INSTRUCTIONS FOR THE TASK:
Of the lines below, copy those that hold the word "widget".

MATERIAL PROVIDED:
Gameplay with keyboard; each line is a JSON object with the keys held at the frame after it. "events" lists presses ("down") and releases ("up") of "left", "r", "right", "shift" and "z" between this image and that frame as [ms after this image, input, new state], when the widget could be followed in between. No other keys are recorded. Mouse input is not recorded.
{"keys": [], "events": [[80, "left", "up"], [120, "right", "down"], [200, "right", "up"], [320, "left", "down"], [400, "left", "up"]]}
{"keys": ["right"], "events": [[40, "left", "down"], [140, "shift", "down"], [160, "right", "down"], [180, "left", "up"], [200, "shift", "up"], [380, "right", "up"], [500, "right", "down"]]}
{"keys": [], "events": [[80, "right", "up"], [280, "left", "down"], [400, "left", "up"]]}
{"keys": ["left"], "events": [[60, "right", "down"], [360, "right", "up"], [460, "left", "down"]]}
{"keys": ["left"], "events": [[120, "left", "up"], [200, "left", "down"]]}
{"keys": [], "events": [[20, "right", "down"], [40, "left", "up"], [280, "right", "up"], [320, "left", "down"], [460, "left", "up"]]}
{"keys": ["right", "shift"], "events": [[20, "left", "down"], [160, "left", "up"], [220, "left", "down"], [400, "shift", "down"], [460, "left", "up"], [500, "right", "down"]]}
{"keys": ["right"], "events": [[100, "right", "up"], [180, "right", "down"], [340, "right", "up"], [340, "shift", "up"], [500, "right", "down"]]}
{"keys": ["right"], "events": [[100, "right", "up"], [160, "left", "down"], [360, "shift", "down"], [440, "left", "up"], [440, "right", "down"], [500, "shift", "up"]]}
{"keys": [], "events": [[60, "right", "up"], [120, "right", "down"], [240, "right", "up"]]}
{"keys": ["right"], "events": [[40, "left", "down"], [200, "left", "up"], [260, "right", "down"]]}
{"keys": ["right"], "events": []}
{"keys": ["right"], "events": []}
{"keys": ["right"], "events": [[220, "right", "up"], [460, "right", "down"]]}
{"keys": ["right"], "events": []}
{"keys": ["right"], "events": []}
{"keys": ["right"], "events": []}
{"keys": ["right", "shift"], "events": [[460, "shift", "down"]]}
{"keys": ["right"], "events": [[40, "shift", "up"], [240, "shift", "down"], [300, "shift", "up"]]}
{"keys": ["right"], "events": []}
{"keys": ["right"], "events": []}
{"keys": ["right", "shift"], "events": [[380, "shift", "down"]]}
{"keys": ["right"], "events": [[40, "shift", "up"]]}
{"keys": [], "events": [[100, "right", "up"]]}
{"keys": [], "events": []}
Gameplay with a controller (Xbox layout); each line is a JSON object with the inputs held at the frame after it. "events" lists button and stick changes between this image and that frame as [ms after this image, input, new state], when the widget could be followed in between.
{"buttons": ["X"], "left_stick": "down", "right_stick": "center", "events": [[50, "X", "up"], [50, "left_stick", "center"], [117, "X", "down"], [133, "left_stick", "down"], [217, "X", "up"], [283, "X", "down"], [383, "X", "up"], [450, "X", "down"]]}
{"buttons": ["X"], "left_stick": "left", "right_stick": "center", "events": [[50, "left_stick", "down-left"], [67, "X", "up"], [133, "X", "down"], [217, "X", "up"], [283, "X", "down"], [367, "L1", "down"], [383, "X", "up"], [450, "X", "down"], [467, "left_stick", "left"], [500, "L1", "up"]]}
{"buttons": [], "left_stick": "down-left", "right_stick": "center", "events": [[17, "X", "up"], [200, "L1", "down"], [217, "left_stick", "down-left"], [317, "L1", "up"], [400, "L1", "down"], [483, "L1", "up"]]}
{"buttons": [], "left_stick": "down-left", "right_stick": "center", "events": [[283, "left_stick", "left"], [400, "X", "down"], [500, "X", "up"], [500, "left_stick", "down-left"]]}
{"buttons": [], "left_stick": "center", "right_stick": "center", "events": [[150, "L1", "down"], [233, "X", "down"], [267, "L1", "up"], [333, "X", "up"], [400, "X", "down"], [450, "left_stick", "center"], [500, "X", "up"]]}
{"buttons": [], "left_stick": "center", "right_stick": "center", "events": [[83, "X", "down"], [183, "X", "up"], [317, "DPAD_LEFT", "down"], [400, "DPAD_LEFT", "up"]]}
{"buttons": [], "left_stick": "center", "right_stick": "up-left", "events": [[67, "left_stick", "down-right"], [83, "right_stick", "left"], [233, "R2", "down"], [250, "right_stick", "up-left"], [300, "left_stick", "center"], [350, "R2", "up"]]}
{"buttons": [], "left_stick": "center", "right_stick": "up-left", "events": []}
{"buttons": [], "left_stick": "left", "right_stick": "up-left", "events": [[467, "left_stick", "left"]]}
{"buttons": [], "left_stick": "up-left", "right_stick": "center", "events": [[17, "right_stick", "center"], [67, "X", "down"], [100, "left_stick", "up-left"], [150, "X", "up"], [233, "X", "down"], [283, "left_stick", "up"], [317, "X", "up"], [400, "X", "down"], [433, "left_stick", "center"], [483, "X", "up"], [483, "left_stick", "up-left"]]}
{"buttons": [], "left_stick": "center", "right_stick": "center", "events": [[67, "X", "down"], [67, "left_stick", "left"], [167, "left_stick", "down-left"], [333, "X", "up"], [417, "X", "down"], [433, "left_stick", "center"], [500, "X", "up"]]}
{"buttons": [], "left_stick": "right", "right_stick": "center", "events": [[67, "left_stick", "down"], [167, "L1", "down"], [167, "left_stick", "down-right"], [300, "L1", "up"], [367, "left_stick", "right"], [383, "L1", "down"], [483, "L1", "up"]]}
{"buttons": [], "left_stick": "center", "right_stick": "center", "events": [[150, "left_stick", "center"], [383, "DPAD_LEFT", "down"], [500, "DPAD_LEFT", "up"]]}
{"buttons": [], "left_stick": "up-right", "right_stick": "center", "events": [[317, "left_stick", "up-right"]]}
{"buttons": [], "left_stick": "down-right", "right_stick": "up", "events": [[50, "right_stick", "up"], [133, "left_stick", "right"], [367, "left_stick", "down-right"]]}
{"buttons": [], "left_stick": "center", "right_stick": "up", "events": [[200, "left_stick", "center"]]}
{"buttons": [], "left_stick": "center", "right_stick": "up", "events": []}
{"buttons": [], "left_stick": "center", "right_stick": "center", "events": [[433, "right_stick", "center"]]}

RESULT OF THE EXERCISE:
Gameplay with keyboard; each line is a JSON object with the keys held at the frame after it. "events" lists presses ("down") and releases ("up") of "left", "r", "right", "shift" and "z" between this image and that frame as [ms after this image, input, new state], when the widget could be followed in between. No other keys are recorded. Mouse input is not recorded.
Gameplay with a controller (Xbox layout); each line is a JSON object with the inputs held at the frame after it. "events" lists button and stick changes between this image and that frame as [ms after this image, input, new state], when the widget could be followed in between.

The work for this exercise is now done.